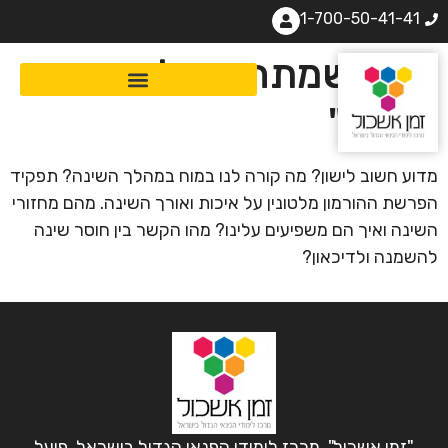
1-700-50-41-41
"מה שמתחשק לי זה
לישון"
מדוע חשוב לישון? מה קורה לנו במוח במהלך השינה? תפקיד
הפרשת ההורמון מלטונין על איכות ואורך השינה. מהם מחזורי
השינה ואיך הם משפיעים עלינו? מהו הקשר בין חוסר שינה
להשמנה ולדיכאון?
"זמן אשכול", מרכז לימודי הפנאי הגדול בישראל, פועל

* [Activity] Leaving out all pictures, transcribe the listing exactly.

* [Your response]
1-700-50-41-41
"מה שמתחשק לי זה
לישון"
מדוע חשוב לישון? מה קורה לנו במוח במהלך השינה? תפקיד
הפרשת ההורמון מלטונין על איכות ואורך השינה. מהם מחזורי
השינה ואיך הם משפיעים עלינו? מהו הקשר בין חוסר שינה
להשמנה ולדיכאון?
"זמן אשכול", מרכז לימודי הפנאי הגדול בישראל, פועל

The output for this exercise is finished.